ACTIONS TO TAKE -
**A)** Reproduce word for word everything in the article on cult members from "Try to get one-on-one" down to "Totalitarian Systems (2016).".
**B)** For each statement, say yes or no according to the article on cult members, quoting the exact words that decide it: (i) Steven Hassan's Combating Cult Mind Control was published in 1989. (ii) Janja Lalich advises forcibly removing someone from a cult when you are gravely concerned. (iii) Alexandra Stein's Terror, Love and Brainwashing appeared in 2016.

DOCUMENT SECTION -

Is Someone You Love a Cult Member?

Is someone you love a cult member?

Each of the following writers is an intelligent, analytical thinker—and each has been one in his/her earlier years: Steven Hassan was involved with the Moonies; Janja Lalich and Alexandra Stein, in separate instances, attached themselves to political movements later exposed as cults. All three are now experts on cult control.

I. Steven Hassan‘s 1989 Combating Cult Mind Control has been one of the most widely touted books about cults. Every cult member is subjected to forms of mind control:

Mind control is the process by which individual or collective freedom of choice and action is compromised by agents or agencies that modify or distort perception, motivation, affect, cognition and/or behavioral outcomes. It is neither magical nor mystical, but a process that involves a set of basic social psychological principles. Conformity, compliance, persuasion, dissonance, reactance, guilt and fear arousal, modeling and identification are some of the staple social influence ingredients well studied in psychological experiments and field studies…

In Hassan’s more recent (2012) Freedom of Mind: Helping Loved Ones Leave Controlling People, Cults, and Beliefs he “provides an up-to-the-minute guide to the reality of ‘undue influence’—the preferred term for mind control—in the post 9/11 era.” As defined on his website, “Undue influence is any act of persuasion that overcomes the free will and judgment of another person.  People can be unduly influenced by deception, flattery, trickery, coercion, hypnosis, and other techniques…”

II. Take Back Your Life: Recovering from Cults and Abusive Relationships (2006) by Janja Lalich.

Malia Wollan, New York Times Magazine, recently reported Lalich’s advice regarding “How to Get Someone Out of a Cult.” Excerpts about connecting with a cult member:

‘Do everything you can to stay in touch,’ says Janja Lalich, a sociology professor and consultant who studies cults and coercive influence and control…

Don’t try to forcibly remove someone, even if you’re gravely concerned…Today’s preferred method is ‘exit counseling,’ and it requires persuasion by therapists, lawyers, friends and family members.

Try to get one-on-one time, and if you do, don’t use it to harp. Instead, ask questions and make sure you’ve already collected anti-cult evidence like news articles or memoirs…

Give some thought to working with a team of friends or family to set up a good-cop, bad-cop dynamic in which one of you is more forceful and another is warmer and more willing to listen. Make sure the inductee knows there is a safe and nonjudgmental place to come home to…

III. Alexandra Stein is the author of Terror, Love and Brainwashing: Attachment in Cults and Totalitarian Systems (2016).

Dataset entries
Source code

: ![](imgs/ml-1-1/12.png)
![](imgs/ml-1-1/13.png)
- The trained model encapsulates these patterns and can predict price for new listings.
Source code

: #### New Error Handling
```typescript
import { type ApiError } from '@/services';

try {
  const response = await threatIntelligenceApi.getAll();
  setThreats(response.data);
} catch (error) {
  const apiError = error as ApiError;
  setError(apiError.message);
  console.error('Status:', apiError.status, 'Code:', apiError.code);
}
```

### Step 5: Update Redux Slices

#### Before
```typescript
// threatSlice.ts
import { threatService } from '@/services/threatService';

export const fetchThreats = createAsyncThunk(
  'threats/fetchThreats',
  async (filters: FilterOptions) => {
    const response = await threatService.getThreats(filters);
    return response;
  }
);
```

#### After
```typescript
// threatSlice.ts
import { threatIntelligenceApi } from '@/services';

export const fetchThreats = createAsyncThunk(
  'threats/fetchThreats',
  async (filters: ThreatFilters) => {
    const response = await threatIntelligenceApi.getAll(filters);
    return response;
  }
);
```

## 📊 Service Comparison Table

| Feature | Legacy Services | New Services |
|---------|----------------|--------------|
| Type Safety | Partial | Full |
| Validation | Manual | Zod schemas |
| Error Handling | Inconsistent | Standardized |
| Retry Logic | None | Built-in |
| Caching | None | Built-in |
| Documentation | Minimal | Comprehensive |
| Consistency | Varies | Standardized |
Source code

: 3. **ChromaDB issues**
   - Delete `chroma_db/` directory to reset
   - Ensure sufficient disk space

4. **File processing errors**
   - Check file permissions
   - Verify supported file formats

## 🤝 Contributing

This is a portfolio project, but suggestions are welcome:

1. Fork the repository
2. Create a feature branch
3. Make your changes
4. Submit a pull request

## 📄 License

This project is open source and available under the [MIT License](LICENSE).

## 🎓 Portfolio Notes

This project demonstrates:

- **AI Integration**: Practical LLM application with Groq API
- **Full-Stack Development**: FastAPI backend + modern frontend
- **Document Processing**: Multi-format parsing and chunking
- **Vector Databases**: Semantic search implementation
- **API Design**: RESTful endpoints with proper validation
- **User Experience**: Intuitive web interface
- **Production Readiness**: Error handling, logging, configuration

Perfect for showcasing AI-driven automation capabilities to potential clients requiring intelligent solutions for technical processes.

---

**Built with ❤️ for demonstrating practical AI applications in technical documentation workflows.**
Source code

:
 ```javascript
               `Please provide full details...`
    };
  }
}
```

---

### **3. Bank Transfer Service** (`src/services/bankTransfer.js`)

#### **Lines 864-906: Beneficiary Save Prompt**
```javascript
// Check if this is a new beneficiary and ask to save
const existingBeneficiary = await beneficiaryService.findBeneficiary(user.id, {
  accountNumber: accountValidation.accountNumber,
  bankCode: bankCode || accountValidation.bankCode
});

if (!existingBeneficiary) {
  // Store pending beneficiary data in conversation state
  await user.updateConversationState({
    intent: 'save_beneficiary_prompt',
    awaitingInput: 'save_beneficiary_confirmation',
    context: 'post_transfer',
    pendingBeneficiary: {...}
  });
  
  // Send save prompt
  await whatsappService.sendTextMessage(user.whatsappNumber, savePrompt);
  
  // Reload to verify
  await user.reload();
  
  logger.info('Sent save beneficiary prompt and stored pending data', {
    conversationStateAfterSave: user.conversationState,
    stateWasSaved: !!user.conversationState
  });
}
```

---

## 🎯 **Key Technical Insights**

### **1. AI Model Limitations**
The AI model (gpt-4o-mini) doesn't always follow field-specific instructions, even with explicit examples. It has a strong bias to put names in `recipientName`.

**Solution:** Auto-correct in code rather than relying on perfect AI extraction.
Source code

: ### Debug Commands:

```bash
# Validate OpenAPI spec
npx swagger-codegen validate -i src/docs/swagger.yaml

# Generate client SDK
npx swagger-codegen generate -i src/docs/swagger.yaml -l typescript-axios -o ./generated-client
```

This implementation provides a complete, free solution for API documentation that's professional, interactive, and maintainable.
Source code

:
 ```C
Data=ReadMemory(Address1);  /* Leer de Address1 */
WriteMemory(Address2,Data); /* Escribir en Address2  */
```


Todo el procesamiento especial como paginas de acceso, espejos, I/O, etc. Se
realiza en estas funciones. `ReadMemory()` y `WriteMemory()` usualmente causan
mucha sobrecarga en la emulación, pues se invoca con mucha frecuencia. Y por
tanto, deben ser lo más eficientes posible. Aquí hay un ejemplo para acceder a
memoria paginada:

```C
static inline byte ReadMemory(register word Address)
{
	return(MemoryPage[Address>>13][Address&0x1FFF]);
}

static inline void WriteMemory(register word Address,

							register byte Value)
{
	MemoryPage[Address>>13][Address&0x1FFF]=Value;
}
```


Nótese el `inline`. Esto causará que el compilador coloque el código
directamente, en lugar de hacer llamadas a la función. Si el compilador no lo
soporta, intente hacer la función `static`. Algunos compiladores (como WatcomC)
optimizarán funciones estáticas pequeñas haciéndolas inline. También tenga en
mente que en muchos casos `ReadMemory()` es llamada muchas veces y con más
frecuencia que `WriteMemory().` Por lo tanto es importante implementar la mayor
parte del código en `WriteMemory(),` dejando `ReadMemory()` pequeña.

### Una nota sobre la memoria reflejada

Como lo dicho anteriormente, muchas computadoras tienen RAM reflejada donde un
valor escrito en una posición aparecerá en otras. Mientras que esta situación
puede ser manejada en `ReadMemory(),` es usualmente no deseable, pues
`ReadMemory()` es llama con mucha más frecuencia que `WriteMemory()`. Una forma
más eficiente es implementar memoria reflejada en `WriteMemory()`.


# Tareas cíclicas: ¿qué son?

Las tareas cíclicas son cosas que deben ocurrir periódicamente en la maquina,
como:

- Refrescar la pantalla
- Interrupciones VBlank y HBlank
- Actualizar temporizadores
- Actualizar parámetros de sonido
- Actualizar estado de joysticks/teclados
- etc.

TASK-BY-TASK SOLUTIONS -
**A)**
Try to get one-on-one time, and if you do, don’t use it to harp. Instead, ask questions and make sure you’ve already collected anti-cult evidence like news articles or memoirs…

Give some thought to working with a team of friends or family to set up a good-cop, bad-cop dynamic in which one of you is more forceful and another is warmer and more willing to listen. Make sure the inductee knows there is a safe and nonjudgmental place to come home to…

III. Alexandra Stein is the author of Terror, Love and Brainwashing: Attachment in Cults and Totalitarian Systems (2016).

**B)**
(i) Yes: "1989 Combating Cult Mind Control"
(ii) No: "Don’t try to forcibly remove someone, even if you’re gravely concerned"
(iii) Yes: "Terror, Love and Brainwashing: Attachment in Cults and Totalitarian Systems (2016)"